Since my professional desire is to become a university professor, I suppose I will soon be paid to come up with counter-intuitive political observations. In case any tenured faculty read this blog - here's one such observation in advance.
The great benefit of the United States' primary-caucus system, as it now stands, is that it enfranchises and empowers large numbers of citizens who are made into near-permanent electoral minorities in November by the structure of the Electoral College. On Election Day, South Carolina's Democrats could uniformly vote for bell hooks (heh) and it wouldn't matter at all; the Republican nominee would almost certainly prevail. Likewise, New York's Republicans could all vote for Barney Frank, only to watch the Democratic nominee win.
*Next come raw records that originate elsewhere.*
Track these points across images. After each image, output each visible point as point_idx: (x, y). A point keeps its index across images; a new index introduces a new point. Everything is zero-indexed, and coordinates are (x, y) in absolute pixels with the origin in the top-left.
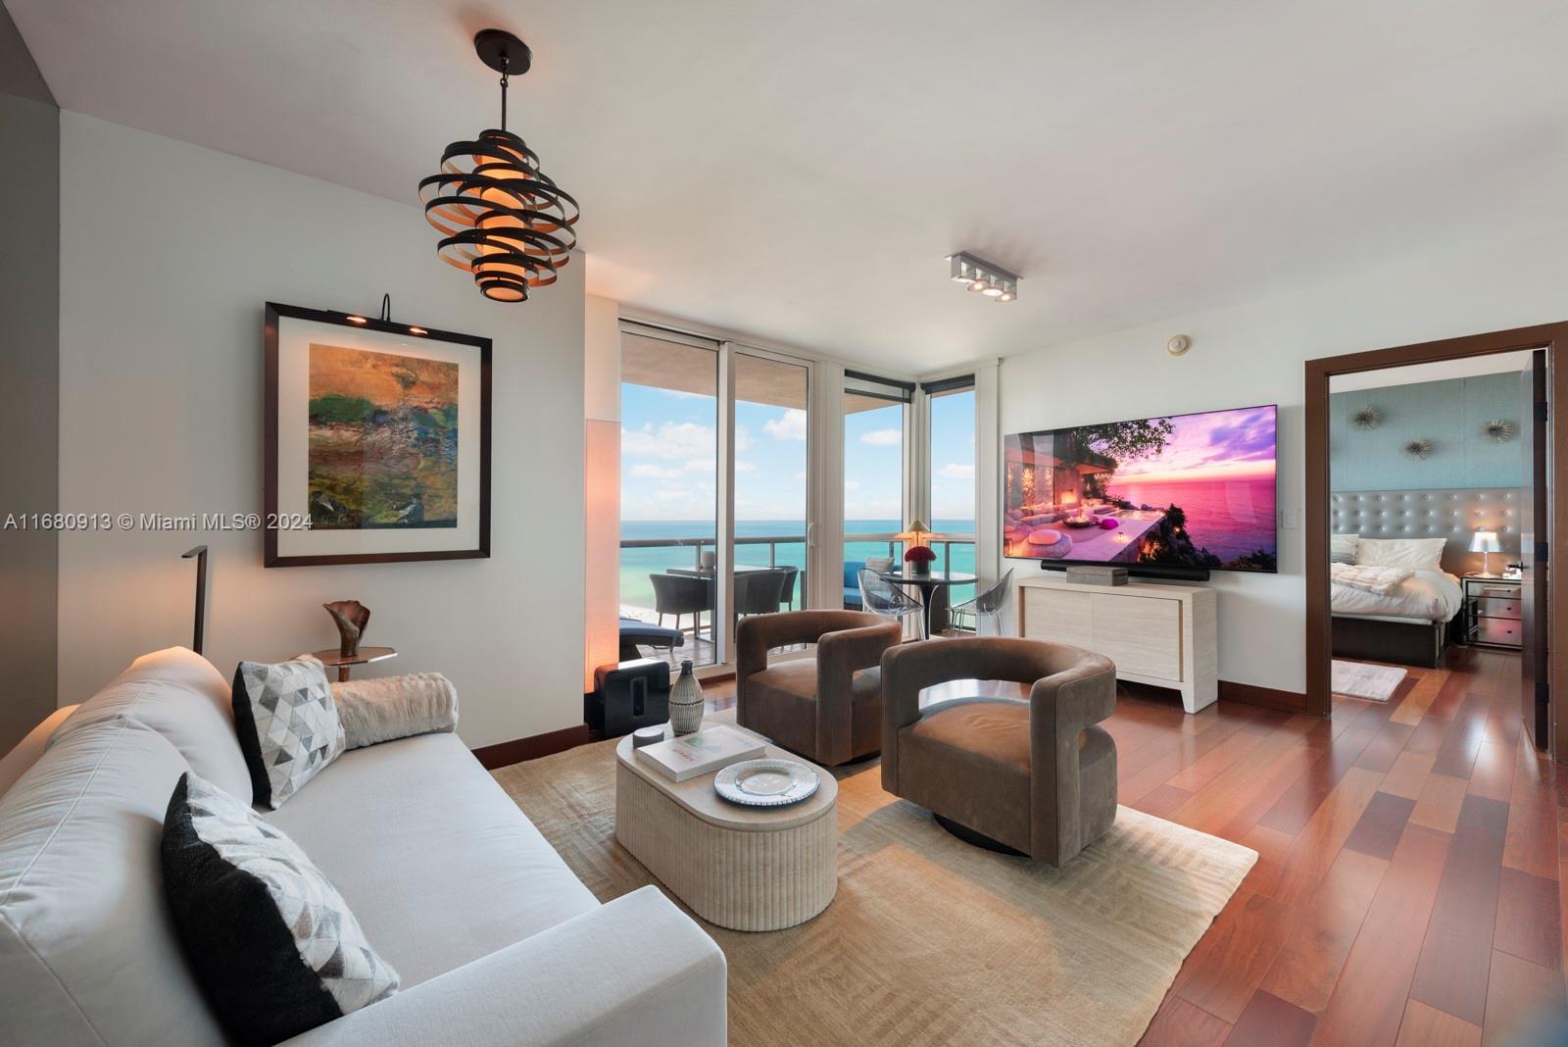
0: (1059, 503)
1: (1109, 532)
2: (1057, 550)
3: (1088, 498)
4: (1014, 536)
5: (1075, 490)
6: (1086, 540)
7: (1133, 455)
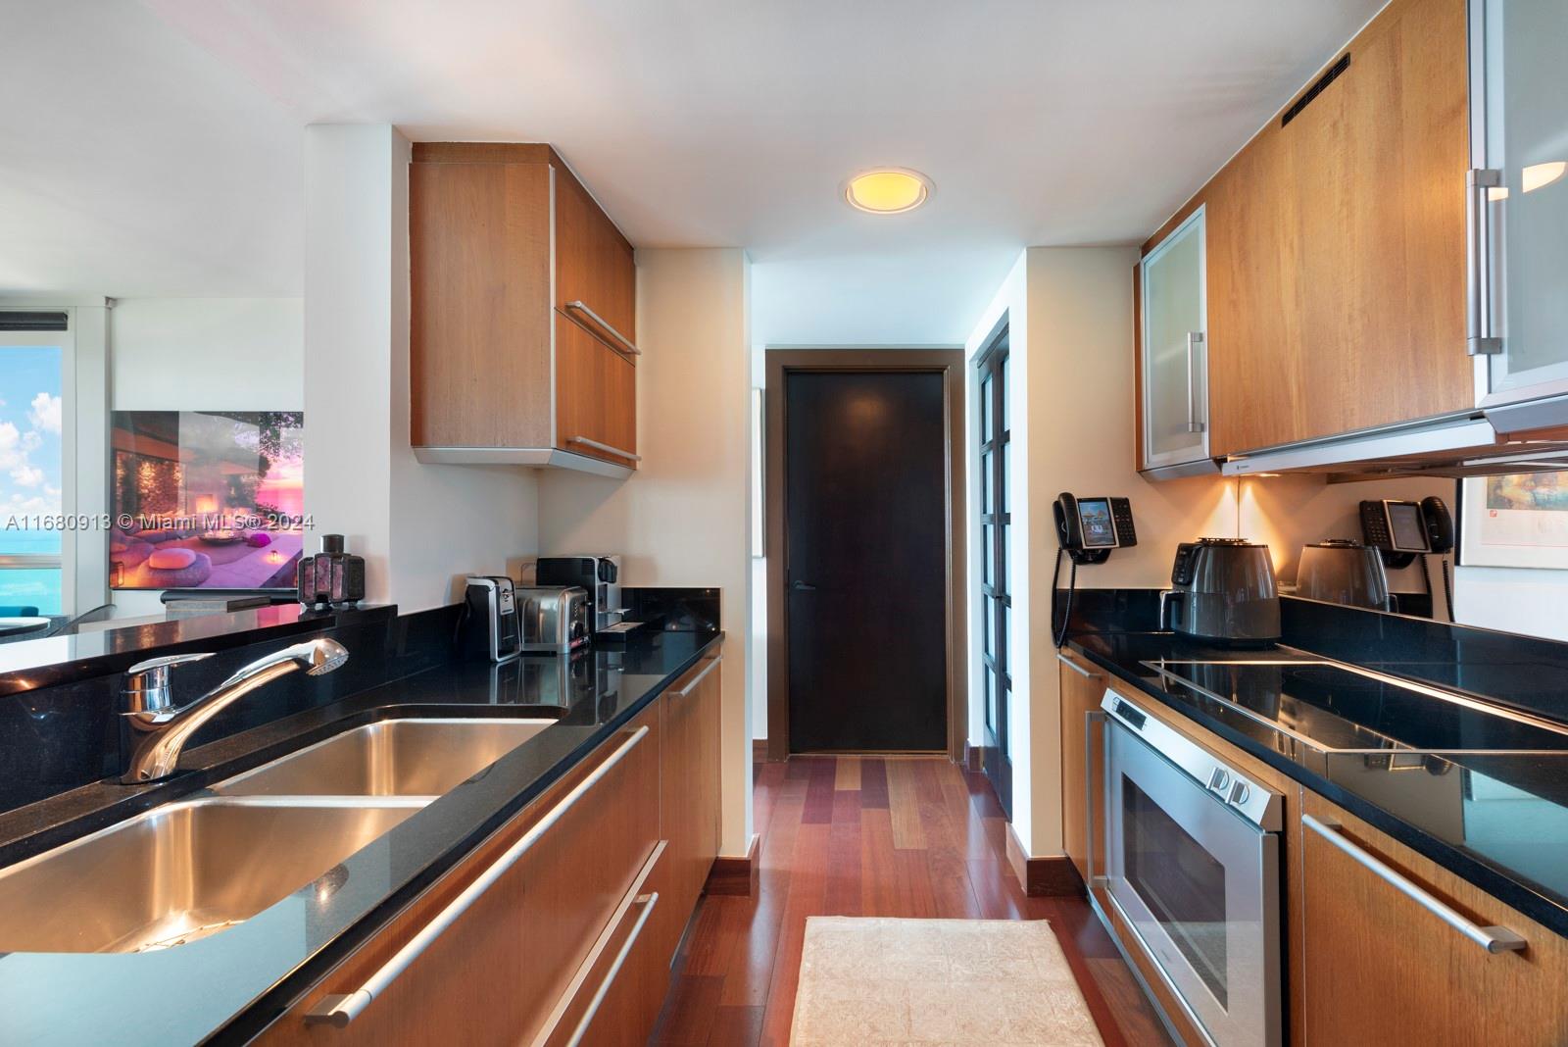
0: (194, 510)
1: (260, 551)
2: (190, 577)
3: (233, 507)
4: (126, 559)
5: (215, 495)
6: (231, 562)
7: (289, 454)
But in a 50-state primary-caucus system, every state's preferences matter (mindful of population, of course) and not just the preferences of a relative handful of swing states. South Carolina's Democrats, or New York's Republicans, become potent political forces who have a meaningful impact on the selection of a nominee. Isn't this good for democracy compared to a national or regional super-primary? To borrow from Robert Dahl, it increases contestation (there are 100 distinct contests), inclusiveness (regional candidates and favorite sons are free to run; most modern contested major-party primaries have had at least a half-dozen candidates), and information (retail politics matters relatively more than mass-media saturation blitzes). Think about it.